Can be very good to avoid the two problems mentioned above by TIME_WAIT state TIME_WAIT state aging time is 2MSL, MSL is the maximum segment lifetime, represents the maximum time a TCP segment that may exist on the network. Twice MSL design can satisfy the packets in a return to the time between A, B need to consume a maximum, to avoid the above two problems to the maximum extent. In CentOS system, MSL time is generally 30S.

0X02

The following figure shows a complete packet capture screenshots connection with dismantling and re-process the same port the new connection.

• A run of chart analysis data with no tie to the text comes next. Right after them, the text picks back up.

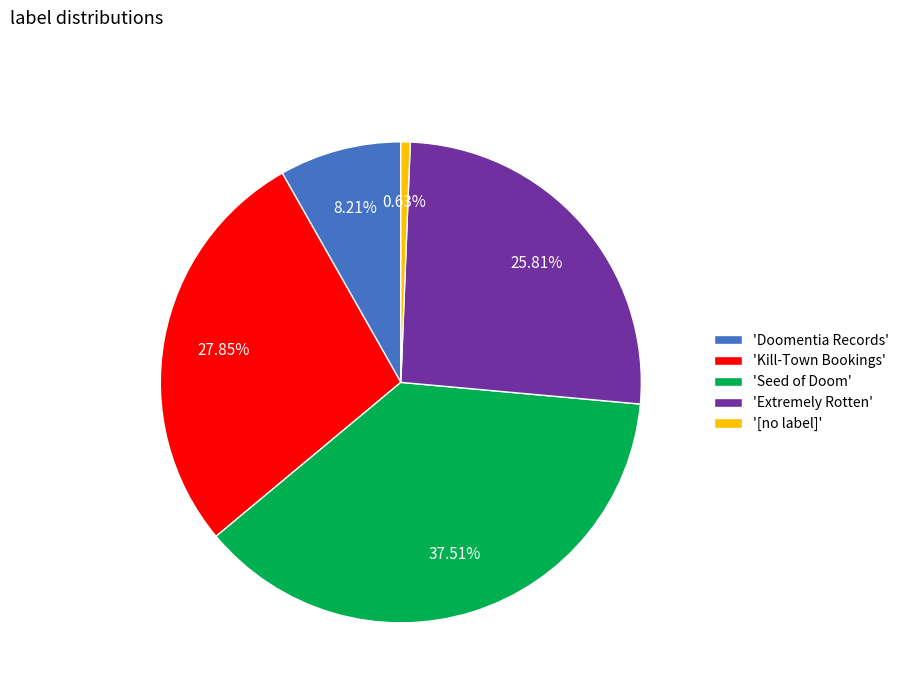

Which has a higher value, '[no label]' or 'Doomentia Records'?

'Doomentia Records'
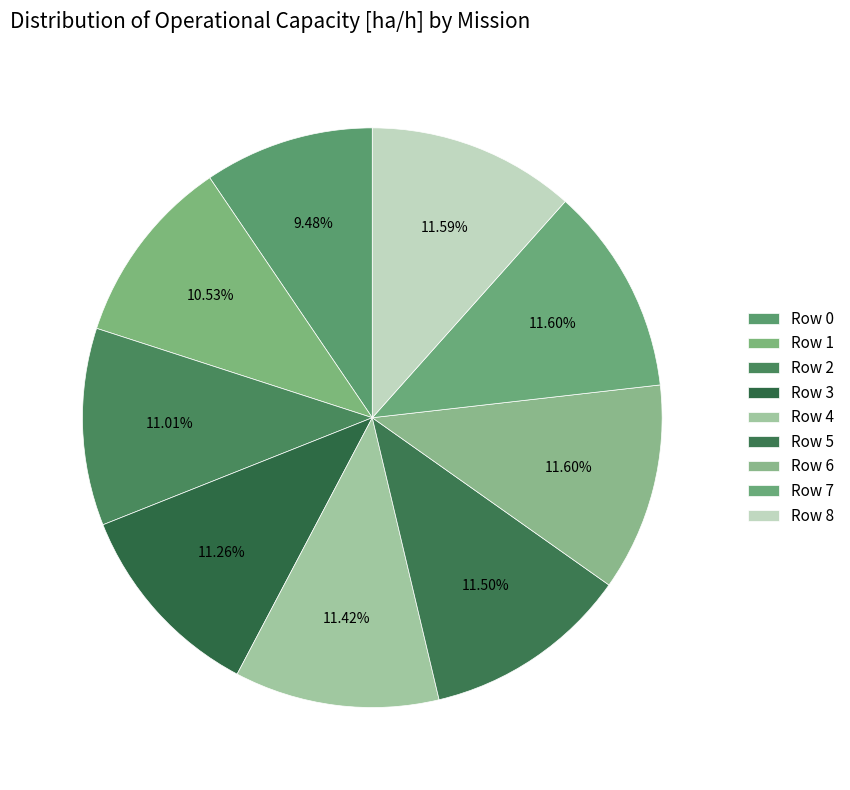

Count the number of slices in the pie.

9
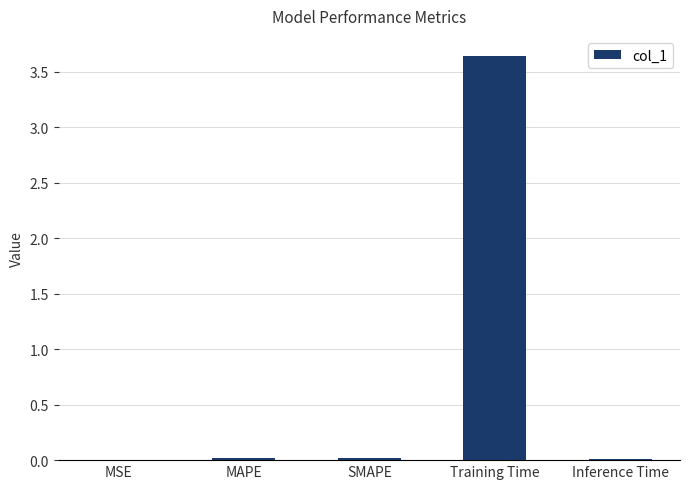

Which label corresponds to the largest value in the chart?

Training Time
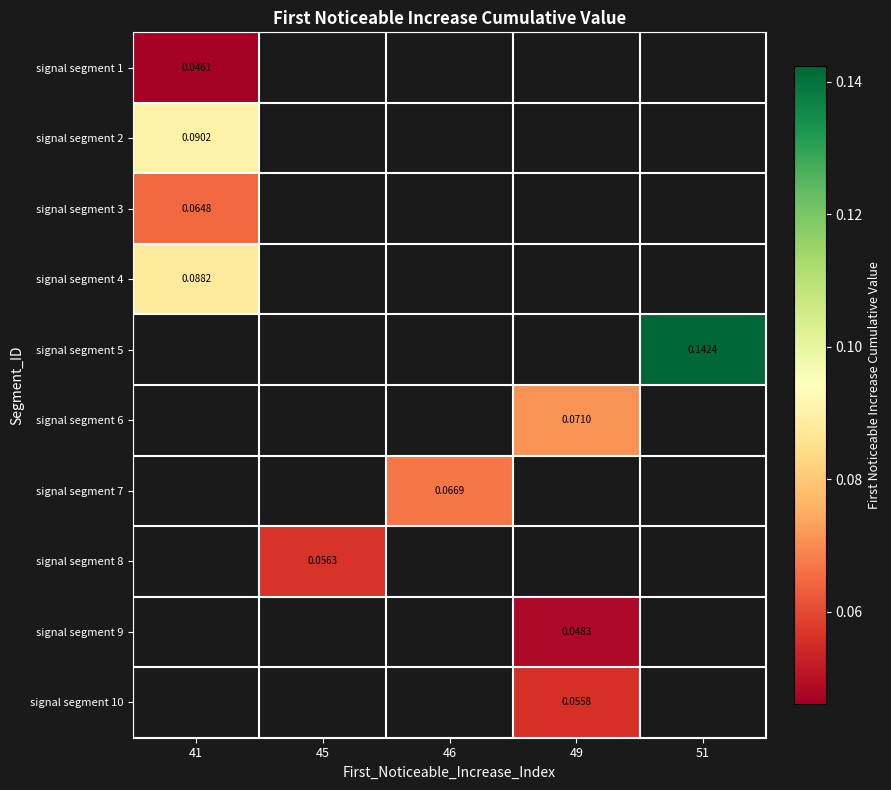

Which category has the highest value across all series?

51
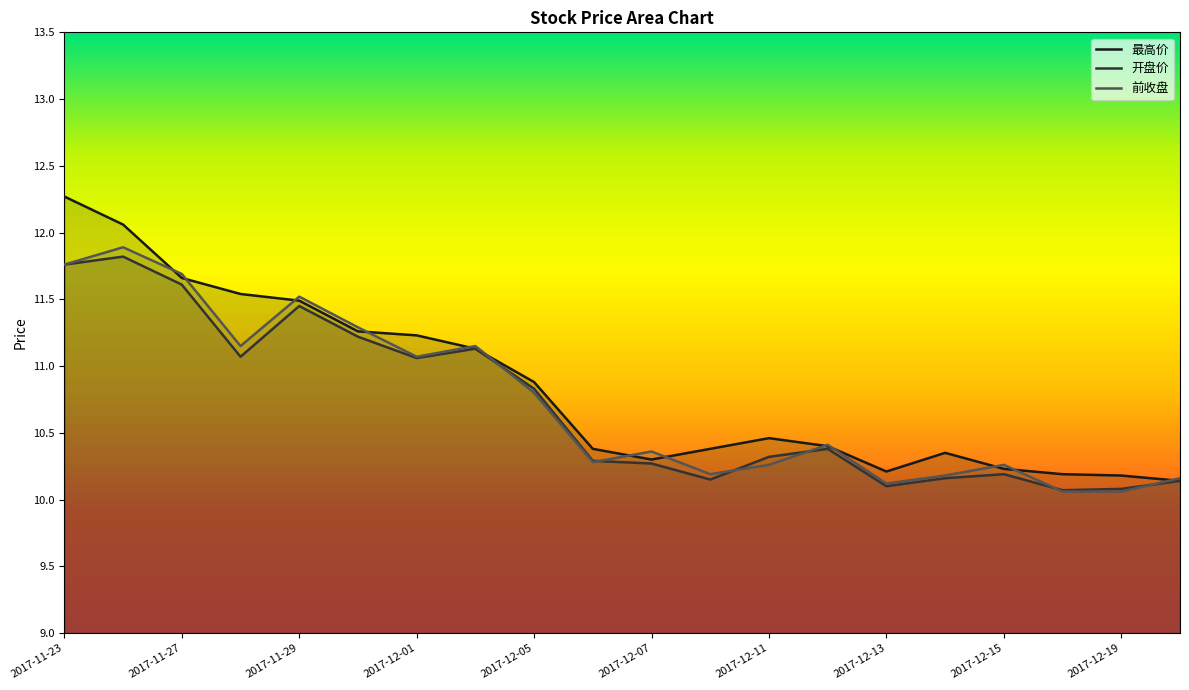

Reading left to right, what are all the values shown in this chart?

最高价: 2017-11-23=12.3	2017-11-24=12.1	2017-11-27=11.7	2017-11-28=11.5	2017-11-29=11.5	2017-11-30=11.3	2017-12-01=11.2	2017-12-04=11.1	2017-12-05=10.9	2017-12-06=10.4	2017-12-07=10.3	2017-12-08=10.4	2017-12-11=10.5	2017-12-12=10.4	2017-12-13=10.2	2017-12-14=10.3	2017-12-15=10.2	2017-12-18=10.2	2017-12-19=10.2	2017-12-20=10.1
开盘价: 2017-11-23=11.8	2017-11-24=11.8	2017-11-27=11.6	2017-11-28=11.1	2017-11-29=11.4	2017-11-30=11.2	2017-12-01=11.1	2017-12-04=11.1	2017-12-05=10.8	2017-12-06=10.3	2017-12-07=10.3	2017-12-08=10.2	2017-12-11=10.3	2017-12-12=10.4	2017-12-13=10.1	2017-12-14=10.2	2017-12-15=10.2	2017-12-18=10.1	2017-12-19=10.1	2017-12-20=10.1
前收盘: 2017-11-23=11.8	2017-11-24=11.9	2017-11-27=11.7	2017-11-28=11.2	2017-11-29=11.5	2017-11-30=11.3	2017-12-01=11.1	2017-12-04=11.2	2017-12-05=10.8	2017-12-06=10.3	2017-12-07=10.4	2017-12-08=10.2	2017-12-11=10.3	2017-12-12=10.4	2017-12-13=10.1	2017-12-14=10.2	2017-12-15=10.3	2017-12-18=10.1	2017-12-19=10.1	2017-12-20=10.2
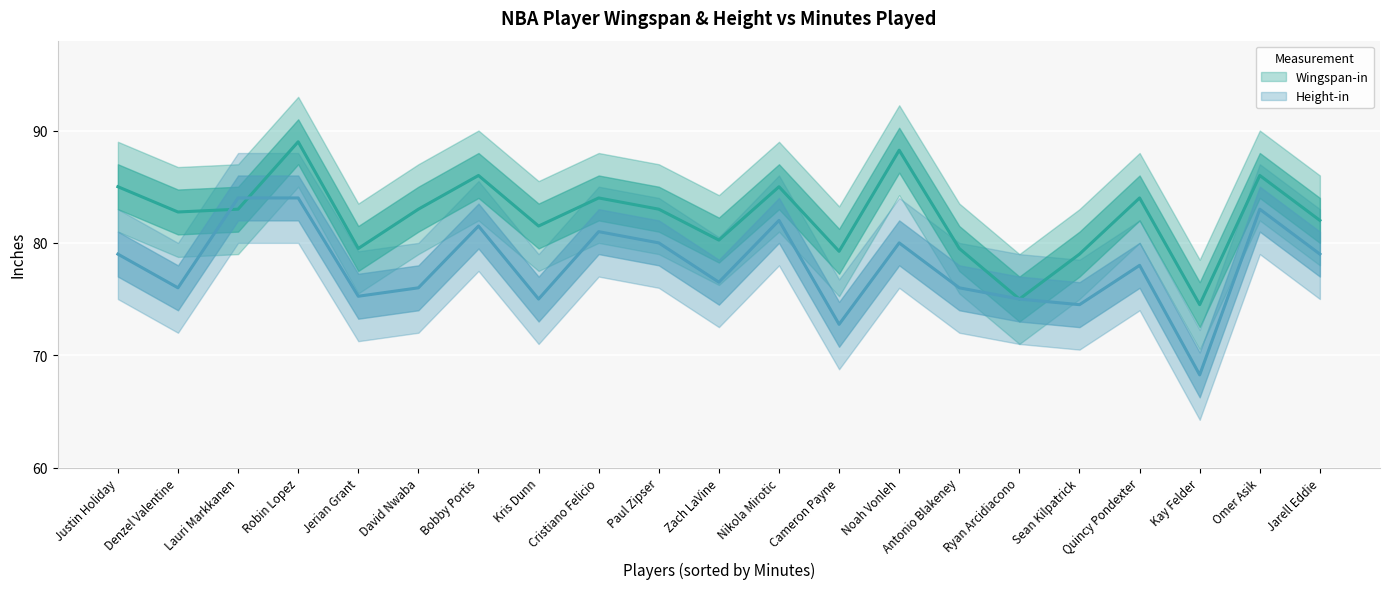

The height series shows 78.0 at Quincy Pondexter. True or false?

True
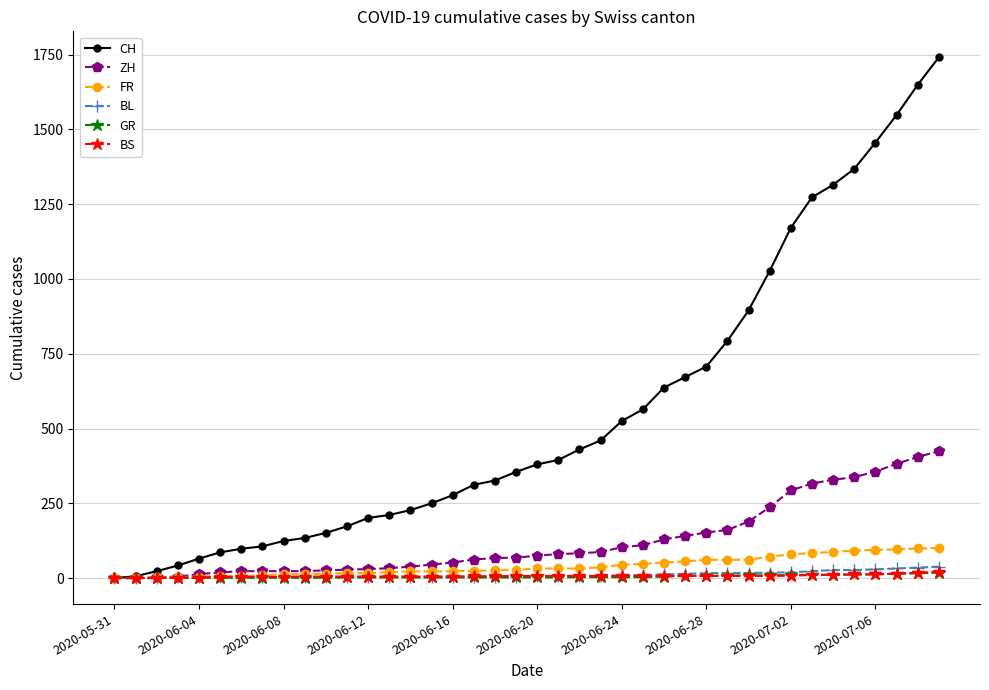

What is the maximum value shown in the chart?

1741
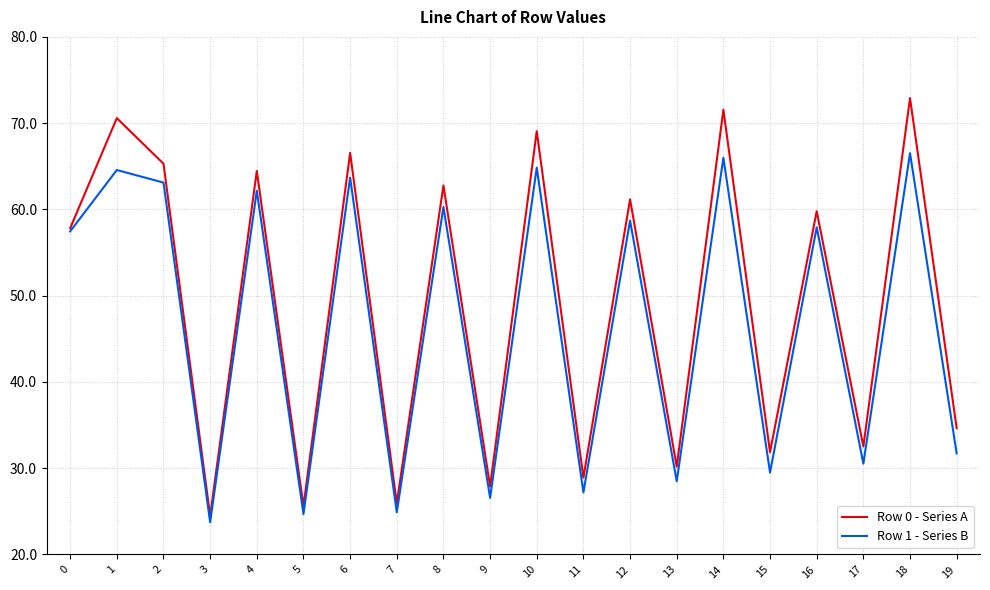

The value of Row 0 - Series A at 11 is 28.9. True or false?

True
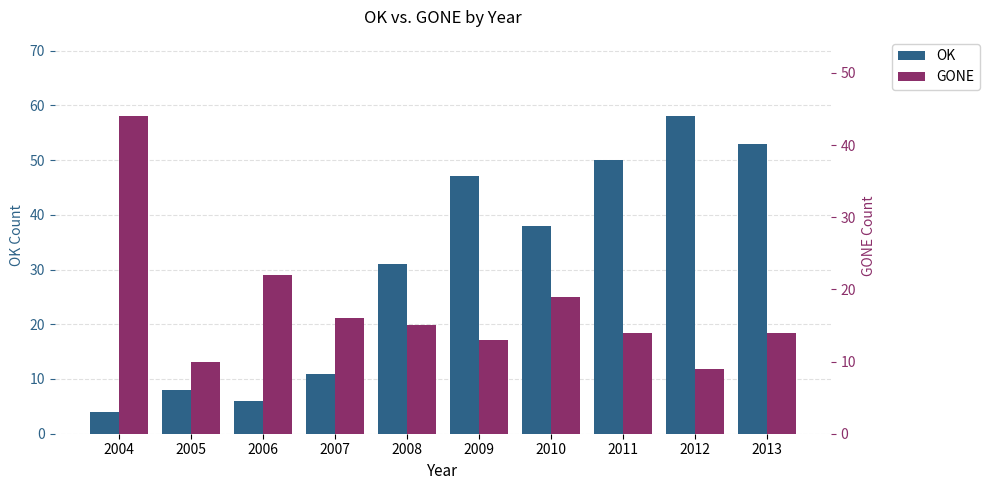

How many categories are shown in the chart?

10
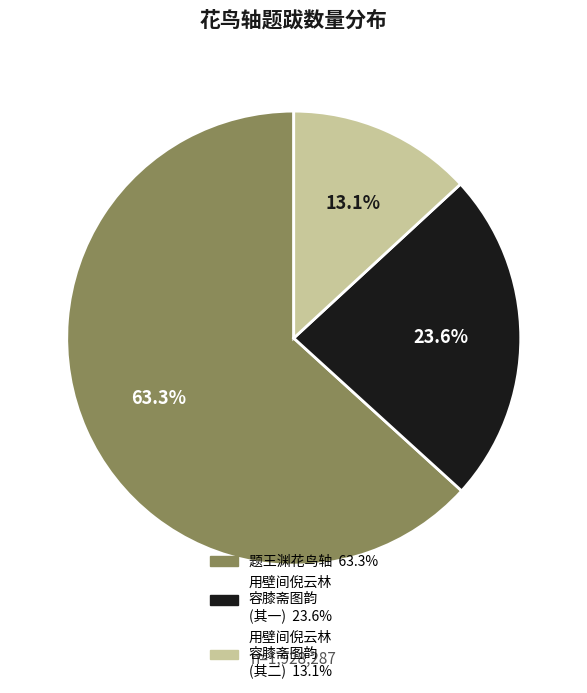

Count the number of slices in the pie.

3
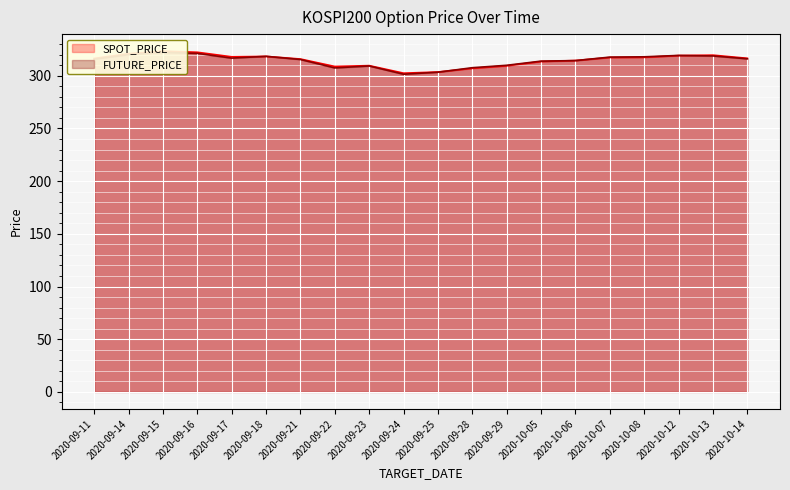

Which category has the highest value across all series?

2020-09-15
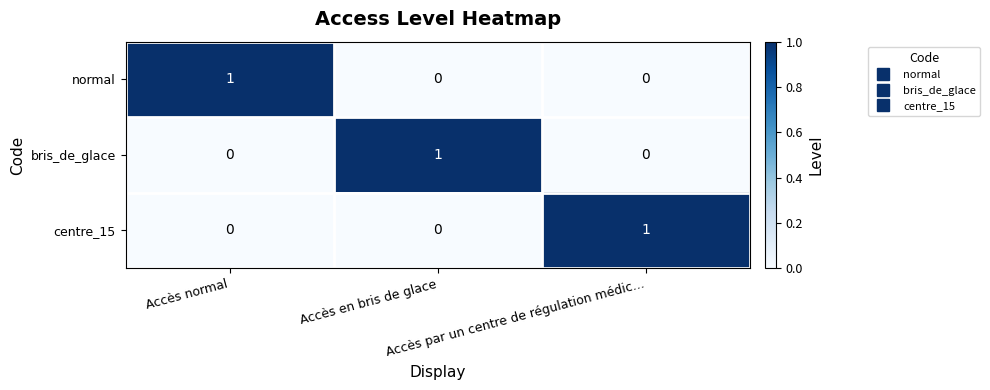

Count the centre_15 values in the range 0 to 1.

3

In FIG run the Web service server 192.168.221.1, listening port 82, client 192.168.252.2 using port 31,387 Server (capture start waving screenshot taken from the front). You can see the message at No. 3 after the removal of the active server connections, server and client interaction finish four complete wave packet, the client immediately monitor the same source port and server port to establish a new connection. The following by-packet analysis of the entire interaction:

1. server → client (PSH, ACK): push data server to the client last segment
   
2. client → server (ACK): the first client receives an acknowledgment message
   
3. server → client (FIN, ACK): Wave server sends messages to the client negotiate disconnected, this is the first wave of four. While the ACK flag is set, since the two packets data is no load, the value = 2nd ack packets seq. At this point the server enters state FIN_WAIT_1
   
4. client → server (ACK): docking client FIN packet received in response, which is the second step of the four wave. Wherein the constant value seq, ack = third packets seq + 1 (since the FIN packet representing a length in the logic). At this time the client enters CLOSE_WAIT state, the server receives ACK packet enters the state FIN_WAIT_2
   
5. client → server (FIN, ACK): the client sends a FIN packet to the server, which is the third step of the four wave. The same as the ack seq and fourth values ​​and messages. At this time to close the connection client enters LAST_ACK state, waiting for a server response ACK packet
   
6. server→client（ACK）：服务器收到客户端发送的FIN包后会立即给客户端发送ACK包，这是四次挥手的最后一步。其中seq=第3个报文中的seq+1，ack=第5个报文中的seq+1。客户端收到ACK后会立即close该四元组对应的socket，而此时服务器在发送ACK后会进入TIME_WAIT状态，服务器侧对应的TCP四元组会被冻结2MSL
   
7. client→server（SYN）：客户端连接拆除后立即使用同一个源端口31387向服务器的82端口发起新的SYN连接握手报文
   
8. server→client（ACK）：通过seq和ack可以看出服务器重传第6个报文。由于服务器对应的四元组仍然在TIME_WAIT状态中，因此对于接受到的报文会认为是迷路的数据包或者客户端没有收到服务器发送的最后一个挥手的ACK报文，所以服务器重新向客户端发送该ACK报文
   
9. client→server（RST）：客户端向服务器发送一个RST报文，其中seq为server挥手ack包（第6和第8个报文）的ack值。这是因为对服务器侧而言，对应的四元组仍然处于TIME_WAIT状态，而客户端侧并不存在这个四元组的socket信息，客户端正准备使用这个四元组新建连接。这是前文为什么服务器突然回复RST——小心网络中的安全设备中TCP发送RST的第三种情况：TCP接收到一个数据段，但是这个数据段所标识的连接不存在。于是客户端使用ACK报文中的ack值作为seq，发送RST报文给服务器

可以看到当客户端发送完RST后，客户端再次进行了SYN报文的重传，而此次即使仍然复用之前的四元组，客户端和服务器的TCP三次握手正常建立。这是因为当服务器收到RST报文后，无论处在TCP的哪个状态，都会立即进入close状态，进而服务器侧对应被TIME_WAIT状态冻结的四元组得以被释放，客户端侧的复用就成功了。

0X03

如上所述的业务场景是某应用系统使用反向代理地址连接后端服务器的抓包。服务器主动拆链+客户端立即复用源端口，这是一种危险的实现，如果客户端没有RST或者服务器端识别不了RST则很有可能在2MSL时间内，客户端使用被冻结的4元组进行连接建立的操作都会失败。对于服务器主动拆链的场景应该保证终端可用源端口尽可能的多，尽量避免立即端口复用的情况。此外对于服务器主动拆链的场景应该尽可能调短服务器的MSL时间，避免大量TIME_WAIT状态的连接存在影响服务器性能。